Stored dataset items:
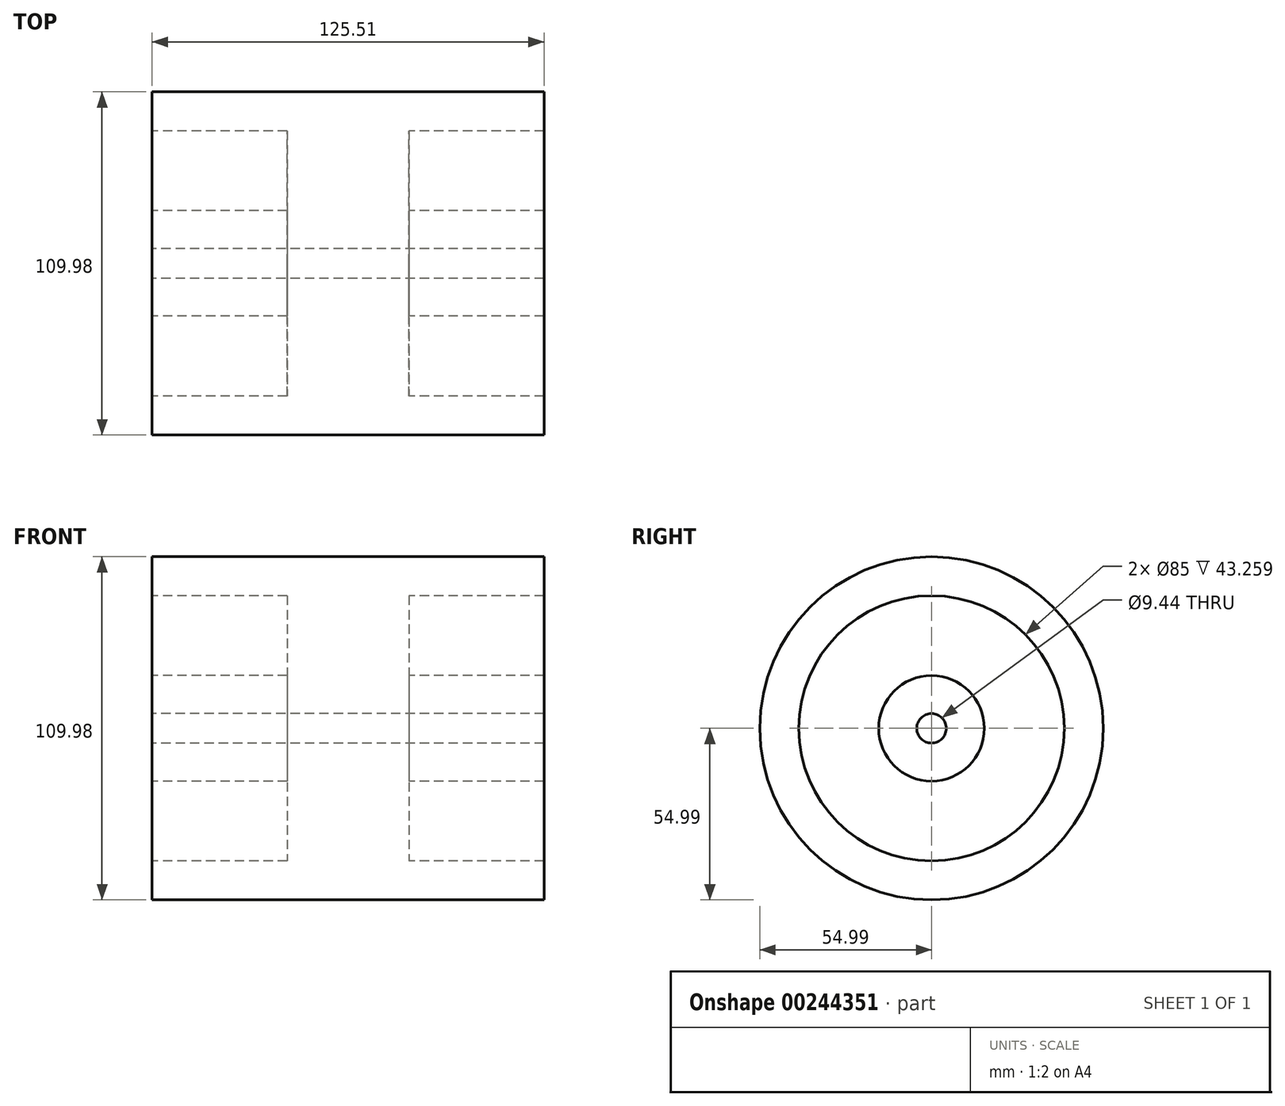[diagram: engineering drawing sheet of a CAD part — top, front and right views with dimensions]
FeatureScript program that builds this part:
annotation { "Feature Type Name" : "Feature", "Feature Type Description" : "" }
export const myFeature = defineFeature(function(context is Context, id is Id, definition is map)
    precondition{}
    {
        {
            var Q0;
            Q0=qCreatedBy(makeId("Front.planeOp"),FACE);
            var sketch = newSketch(context, id + "F0", { "sketchPlane" : qUnion([Q0])});
            skLineSegment(sketch, "E0", {"start": v(-104.19, 0) * mm, "end": v(104.19, 0) * mm, "construction": true});
            skLineSegment(sketch, "E1", {"start": v(0.3, 75.7) * mm, "end": v(0.3, -70.22) * mm, "construction": true});
            skPoint(sketch, "E1.startSnap0", {"position": v(0.3, 65.35) * mm});
            skLineSegment(sketch, "E2", {"start": v(0.3, 54.99) * mm, "end": v(63.06, 54.99) * mm});
            skLineSegment(sketch, "E3", {"start": v(63.06, 54.99) * mm, "end": v(63.06, 42.5) * mm});
            skLineSegment(sketch, "E4", {"start": v(63.06, 42.5) * mm, "end": v(19.8, 42.5) * mm});
            skLineSegment(sketch, "E5", {"start": v(19.8, 42.5) * mm, "end": v(19.8, 16.9) * mm});
            skLineSegment(sketch, "E6", {"start": v(19.8, 16.9) * mm, "end": v(63.06, 16.9) * mm});
            skLineSegment(sketch, "E7", {"start": v(63.06, 16.9) * mm, "end": v(63.06, 4.72) * mm});
            skLineSegment(sketch, "E8", {"start": v(63.06, 4.72) * mm, "end": v(0, 4.72) * mm});
            skLineSegment(sketch, "E9.MirrorCS", {"start": v(0.3, 54.99) * mm, "end": v(-62.45, 54.99) * mm});
            skLineSegment(sketch, "E10.MirrorCS", {"start": v(-62.45, 54.99) * mm, "end": v(-62.45, 42.5) * mm});
            skLineSegment(sketch, "E11.MirrorCS", {"start": v(-62.45, 42.5) * mm, "end": v(-19.2, 42.5) * mm});
            skLineSegment(sketch, "E12.MirrorCS", {"start": v(-19.2, 42.5) * mm, "end": v(-19.2, 16.9) * mm});
            skLineSegment(sketch, "E13.MirrorCS", {"start": v(-19.2, 16.9) * mm, "end": v(-62.45, 16.9) * mm});
            skLineSegment(sketch, "E14.MirrorCS", {"start": v(-62.45, 4.72) * mm, "end": v(0.6, 4.72) * mm});
            skLineSegment(sketch, "E15", {"start": v(-62.45, 4.72) * mm, "end": v(-62.45, 16.9) * mm});
            skSolve(sketch);
        }
        {
            var Q0;
            Q0 = qSketchRegion(id + "F0", true);
            var Q1;
            Q1=sQuery(id+"F0.wireOp",EDGE,"E0");
            revolve(context, id + "F1", {"entities" : qUnion([Q0]), "axis" : qUnion([Q1]), "revolveType" : RevolveType.FULL});
        }
    });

- [WHAT TO DO]: Lay out every line of the records above as a numbered list, omitting blank lines and leaving out the pictures.

- [EXERCISE ANSWER]:
1. [diagram: engineering drawing sheet of a CAD part — top, front and right views with dimensions]
2. FeatureScript program that builds this part:
3. annotation { "Feature Type Name" : "Feature", "Feature Type Description" : "" }
4. export const myFeature = defineFeature(function(context is Context, id is Id, definition is map)
5.     precondition{}
6.     {
7.         {
8.             var Q0;
9.             Q0=qCreatedBy(makeId("Front.planeOp"),FACE);
10.             var sketch = newSketch(context, id + "F0", { "sketchPlane" : qUnion([Q0])});
11.             skLineSegment(sketch, "E0", {"start": v(-104.19, 0) * mm, "end": v(104.19, 0) * mm, "construction": true});
12.             skLineSegment(sketch, "E1", {"start": v(0.3, 75.7) * mm, "end": v(0.3, -70.22) * mm, "construction": true});
13.             skPoint(sketch, "E1.startSnap0", {"position": v(0.3, 65.35) * mm});
14.             skLineSegment(sketch, "E2", {"start": v(0.3, 54.99) * mm, "end": v(63.06, 54.99) * mm});
15.             skLineSegment(sketch, "E3", {"start": v(63.06, 54.99) * mm, "end": v(63.06, 42.5) * mm});
16.             skLineSegment(sketch, "E4", {"start": v(63.06, 42.5) * mm, "end": v(19.8, 42.5) * mm});
17.             skLineSegment(sketch, "E5", {"start": v(19.8, 42.5) * mm, "end": v(19.8, 16.9) * mm});
18.             skLineSegment(sketch, "E6", {"start": v(19.8, 16.9) * mm, "end": v(63.06, 16.9) * mm});
19.             skLineSegment(sketch, "E7", {"start": v(63.06, 16.9) * mm, "end": v(63.06, 4.72) * mm});
20.             skLineSegment(sketch, "E8", {"start": v(63.06, 4.72) * mm, "end": v(0, 4.72) * mm});
21.             skLineSegment(sketch, "E9.MirrorCS", {"start": v(0.3, 54.99) * mm, "end": v(-62.45, 54.99) * mm});
22.             skLineSegment(sketch, "E10.MirrorCS", {"start": v(-62.45, 54.99) * mm, "end": v(-62.45, 42.5) * mm});
23.             skLineSegment(sketch, "E11.MirrorCS", {"start": v(-62.45, 42.5) * mm, "end": v(-19.2, 42.5) * mm});
24.             skLineSegment(sketch, "E12.MirrorCS", {"start": v(-19.2, 42.5) * mm, "end": v(-19.2, 16.9) * mm});
25.             skLineSegment(sketch, "E13.MirrorCS", {"start": v(-19.2, 16.9) * mm, "end": v(-62.45, 16.9) * mm});
26.             skLineSegment(sketch, "E14.MirrorCS", {"start": v(-62.45, 4.72) * mm, "end": v(0.6, 4.72) * mm});
27.             skLineSegment(sketch, "E15", {"start": v(-62.45, 4.72) * mm, "end": v(-62.45, 16.9) * mm});
28.             skSolve(sketch);
29.         }
30.         {
31.             var Q0;
32.             Q0 = qSketchRegion(id + "F0", true);
33.             var Q1;
34.             Q1=sQuery(id+"F0.wireOp",EDGE,"E0");
35.             revolve(context, id + "F1", {"entities" : qUnion([Q0]), "axis" : qUnion([Q1]), "revolveType" : RevolveType.FULL});
36.         }
37.     });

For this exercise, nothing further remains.